▶ [WHAT IS REQUIRED]: Please output exactly the part of the records below that opens with the line containing "11: (317, 209, 22.46)" and closes with the line containing "39: (247, 66, 29.27)", both lines included, and nothing else.

++++

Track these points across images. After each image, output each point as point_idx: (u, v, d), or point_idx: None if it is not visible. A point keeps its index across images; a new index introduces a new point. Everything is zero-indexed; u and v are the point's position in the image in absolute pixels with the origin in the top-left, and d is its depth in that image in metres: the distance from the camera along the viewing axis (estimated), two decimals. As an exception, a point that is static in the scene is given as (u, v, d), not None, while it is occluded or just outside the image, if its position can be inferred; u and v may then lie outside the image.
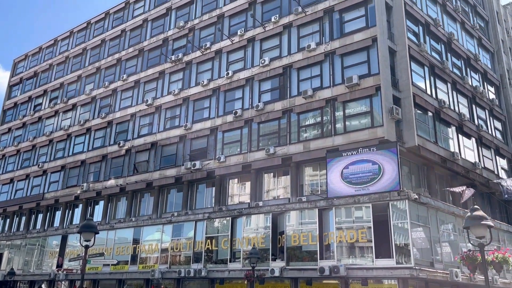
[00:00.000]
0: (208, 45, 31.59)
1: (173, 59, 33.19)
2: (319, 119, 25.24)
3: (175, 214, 28.81)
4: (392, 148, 21.53)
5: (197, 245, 26.19)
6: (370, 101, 23.65)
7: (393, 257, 19.61)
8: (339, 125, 24.37)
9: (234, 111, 28.22)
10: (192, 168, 28.63)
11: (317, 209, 22.46)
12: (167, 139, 31.61)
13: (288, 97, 26.65)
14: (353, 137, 23.43)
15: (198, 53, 32.16)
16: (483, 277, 9.05)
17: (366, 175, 21.78)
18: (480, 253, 9.05)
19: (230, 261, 24.60)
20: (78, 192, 35.19)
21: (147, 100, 33.54)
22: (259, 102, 27.52)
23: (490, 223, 8.95)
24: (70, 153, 38.10)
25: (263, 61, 27.95)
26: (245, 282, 22.02)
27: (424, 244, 20.65)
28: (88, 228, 13.41)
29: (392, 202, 20.47)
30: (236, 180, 28.40)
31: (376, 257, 20.10)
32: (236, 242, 24.88)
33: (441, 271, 20.35)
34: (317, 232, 21.99)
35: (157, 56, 35.04)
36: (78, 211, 36.18)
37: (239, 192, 28.25)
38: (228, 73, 29.54)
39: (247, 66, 29.27)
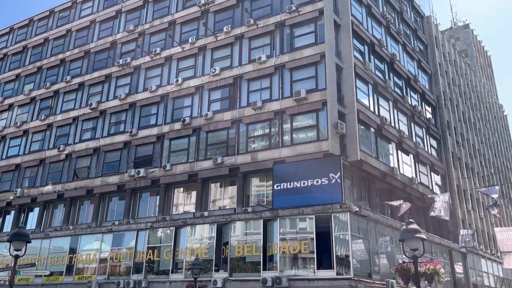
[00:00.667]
0: (158, 51, 31.09)
1: (120, 63, 32.30)
2: (267, 130, 25.52)
3: (116, 223, 27.79)
4: (336, 162, 22.18)
5: (138, 255, 25.35)
6: (316, 115, 24.28)
7: (333, 268, 20.06)
8: (286, 137, 24.77)
9: (182, 119, 27.86)
10: (136, 175, 27.83)
11: (262, 220, 22.55)
12: (111, 145, 30.55)
13: (237, 107, 26.74)
14: (300, 150, 23.89)
15: (147, 59, 31.53)
16: (416, 288, 9.55)
17: (310, 187, 22.22)
18: (413, 264, 9.52)
19: (172, 272, 24.02)
20: (11, 197, 33.01)
21: (91, 104, 32.31)
22: (208, 111, 27.38)
23: (423, 236, 9.42)
24: (4, 156, 35.73)
25: (213, 70, 27.91)
26: (188, 293, 21.56)
27: (363, 256, 21.32)
28: (19, 237, 12.53)
29: (335, 214, 21.00)
30: (181, 189, 27.94)
31: (317, 268, 20.46)
32: (179, 253, 24.36)
33: (378, 282, 21.08)
34: (261, 243, 22.05)
35: (104, 59, 33.93)
36: (9, 218, 33.88)
37: (184, 202, 27.80)
38: (177, 80, 29.18)
39: (197, 74, 29.09)
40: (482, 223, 38.56)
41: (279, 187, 22.85)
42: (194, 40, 29.79)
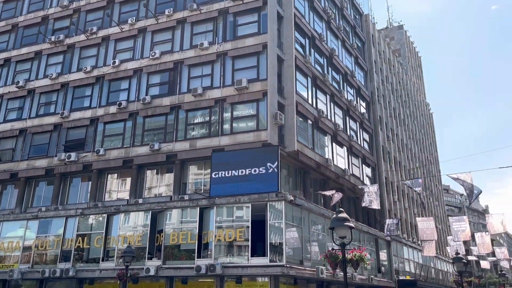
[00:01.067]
0: (94, 30, 29.57)
1: (53, 40, 30.35)
2: (207, 118, 25.31)
3: (43, 209, 26.32)
4: (273, 152, 22.56)
5: (66, 243, 24.24)
6: (257, 105, 24.46)
7: (267, 256, 20.51)
8: (226, 126, 24.75)
9: (118, 103, 26.84)
10: (66, 159, 26.48)
11: (198, 208, 22.46)
12: (39, 127, 28.76)
13: (177, 93, 26.24)
14: (239, 139, 23.99)
15: (82, 37, 29.91)
16: (345, 276, 10.06)
17: (248, 176, 22.45)
18: (341, 251, 9.99)
19: (103, 260, 23.27)
20: None
21: (18, 82, 30.13)
22: (146, 95, 26.60)
23: (351, 224, 9.90)
24: None
25: (153, 54, 27.10)
26: (118, 282, 21.01)
27: (296, 244, 21.99)
28: None
29: (270, 203, 21.42)
30: (115, 175, 27.03)
31: (251, 256, 20.81)
32: (111, 241, 23.63)
33: (309, 269, 21.89)
34: (197, 231, 21.99)
35: (34, 35, 31.70)
36: None
37: (118, 188, 26.91)
38: (114, 62, 28.00)
39: (136, 57, 28.10)
40: (406, 213, 41.27)
41: (217, 175, 22.84)
42: (134, 21, 28.68)
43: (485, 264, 46.86)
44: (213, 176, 22.89)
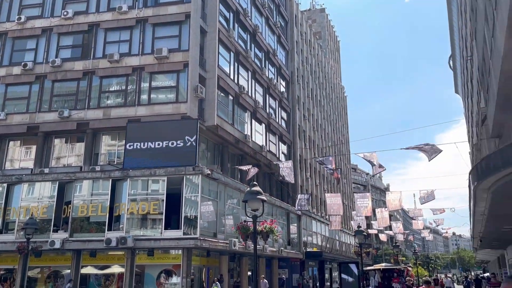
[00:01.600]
0: (-4, -21, 26.47)
1: None
2: (123, 86, 24.20)
3: None
4: (193, 125, 22.31)
5: (-42, 215, 22.05)
6: (177, 76, 23.89)
7: (181, 229, 20.52)
8: (144, 96, 23.89)
9: (23, 63, 24.54)
10: (-41, 123, 23.79)
11: (111, 180, 21.64)
12: None
13: (91, 57, 24.65)
14: (157, 110, 23.34)
15: (-19, -14, 26.61)
16: (255, 247, 10.43)
17: (165, 148, 22.03)
18: (252, 223, 10.33)
19: (1, 233, 21.61)
20: None
21: None
22: (56, 57, 24.63)
23: (264, 198, 10.25)
24: None
25: (65, 13, 25.03)
26: (18, 255, 19.70)
27: (211, 217, 22.23)
28: None
29: (187, 176, 21.31)
30: (18, 142, 24.95)
31: (165, 229, 20.69)
32: (11, 212, 21.96)
33: (222, 241, 22.35)
34: (108, 203, 21.24)
35: None
36: None
37: (21, 157, 24.92)
38: (20, 18, 25.41)
39: (46, 14, 25.76)
40: (316, 189, 43.61)
41: (132, 147, 22.09)
42: (44, -26, 26.13)
43: (383, 237, 51.46)
44: (127, 147, 22.11)
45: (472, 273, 49.27)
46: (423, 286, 10.25)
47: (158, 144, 22.13)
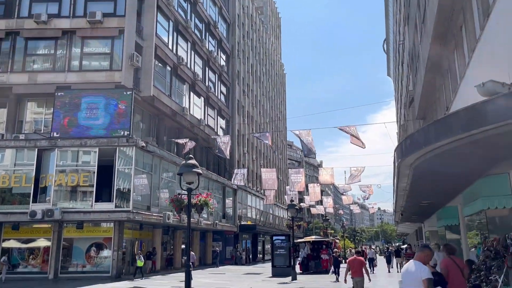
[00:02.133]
0: None
1: None
2: (52, 50, 22.60)
3: None
4: (127, 95, 21.48)
5: None
6: (112, 43, 22.70)
7: (113, 202, 19.95)
8: (75, 62, 22.51)
9: None
10: None
11: (37, 149, 20.38)
12: None
13: (15, 16, 22.64)
14: (89, 77, 22.14)
15: None
16: (189, 220, 10.40)
17: (97, 118, 21.08)
18: (187, 196, 10.28)
19: None
20: None
21: None
22: (-27, 13, 22.32)
23: (199, 171, 10.18)
24: None
25: (-15, -36, 22.64)
26: None
27: (145, 190, 21.80)
28: None
29: (120, 148, 20.62)
30: None
31: (96, 201, 20.02)
32: None
33: (156, 215, 22.07)
34: (34, 174, 20.05)
35: None
36: None
37: None
38: None
39: (-39, -36, 23.11)
40: (253, 164, 44.21)
41: (60, 115, 20.87)
42: None
43: (314, 211, 53.64)
44: (56, 115, 20.86)
45: (393, 245, 53.19)
46: (355, 256, 11.03)
47: (90, 114, 21.11)
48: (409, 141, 6.70)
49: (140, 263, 19.41)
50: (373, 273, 20.44)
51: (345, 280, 11.09)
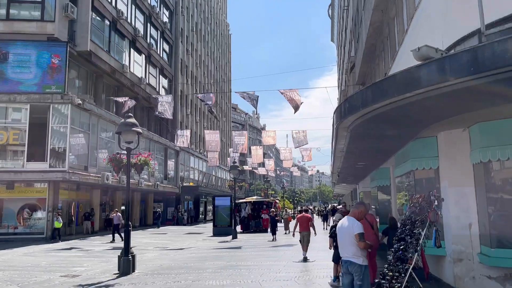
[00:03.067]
0: None
1: None
2: (-27, -5, 20.42)
3: None
4: (61, 48, 20.10)
5: None
6: (43, -10, 20.88)
7: (47, 161, 19.02)
8: (2, 11, 20.54)
9: None
10: None
11: (-42, 104, 18.73)
12: None
13: None
14: (18, 27, 20.34)
15: None
16: (128, 179, 10.16)
17: (27, 72, 19.64)
18: (126, 156, 9.99)
19: None
20: None
21: None
22: None
23: (138, 130, 9.88)
24: None
25: None
26: None
27: (82, 150, 20.95)
28: None
29: (54, 105, 19.48)
30: None
31: (28, 161, 18.98)
32: None
33: (93, 175, 21.38)
34: (-44, 131, 18.50)
35: None
36: None
37: None
38: None
39: None
40: (196, 126, 43.78)
41: (-15, 68, 19.18)
42: None
43: (256, 172, 54.65)
44: (-20, 67, 19.13)
45: (330, 205, 55.96)
46: (303, 213, 12.12)
47: (19, 67, 19.61)
48: (348, 104, 6.91)
49: (57, 224, 18.28)
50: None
51: (293, 234, 12.40)
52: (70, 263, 11.57)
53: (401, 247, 5.31)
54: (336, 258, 7.65)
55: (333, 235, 7.93)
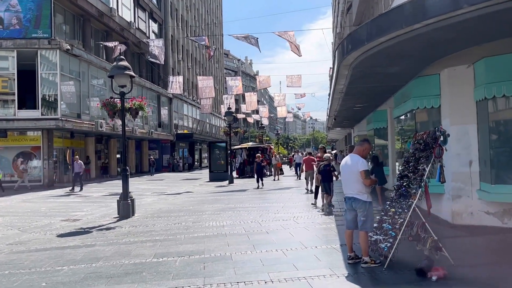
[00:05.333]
0: None
1: None
2: None
3: None
4: (44, -10, 19.08)
5: None
6: None
7: (38, 109, 18.66)
8: None
9: None
10: None
11: None
12: None
13: None
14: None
15: None
16: (123, 124, 9.96)
17: (10, 16, 18.76)
18: (120, 100, 9.71)
19: None
20: None
21: None
22: None
23: (132, 73, 9.54)
24: None
25: None
26: None
27: (74, 98, 20.53)
28: None
29: (42, 51, 18.81)
30: None
31: (19, 109, 18.62)
32: None
33: (87, 122, 21.12)
34: None
35: None
36: None
37: None
38: None
39: None
40: (189, 72, 42.94)
41: (-35, 11, 18.27)
42: None
43: (250, 120, 54.47)
44: (-40, 11, 18.22)
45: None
46: (308, 156, 14.01)
47: (2, 11, 18.70)
48: (351, 39, 6.62)
49: None
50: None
51: (299, 175, 14.89)
52: (70, 208, 11.65)
53: (403, 184, 5.28)
54: (326, 190, 9.67)
55: (321, 172, 9.85)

++++

▶ [RESPONSE]:
11: (317, 209, 22.46)
12: (167, 139, 31.61)
13: (288, 97, 26.65)
14: (353, 137, 23.43)
15: (198, 53, 32.16)
16: (483, 277, 9.05)
17: (366, 175, 21.78)
18: (480, 253, 9.05)
19: (230, 261, 24.60)
20: (78, 192, 35.19)
21: (147, 100, 33.54)
22: (259, 102, 27.52)
23: (490, 223, 8.95)
24: (70, 153, 38.10)
25: (263, 61, 27.95)
26: (245, 282, 22.02)
27: (424, 244, 20.65)
28: (88, 228, 13.41)
29: (392, 202, 20.47)
30: (236, 180, 28.40)
31: (376, 257, 20.10)
32: (236, 242, 24.88)
33: (441, 271, 20.35)
34: (317, 232, 21.99)
35: (157, 56, 35.04)
36: (78, 211, 36.18)
37: (239, 192, 28.25)
38: (228, 73, 29.54)
39: (247, 66, 29.27)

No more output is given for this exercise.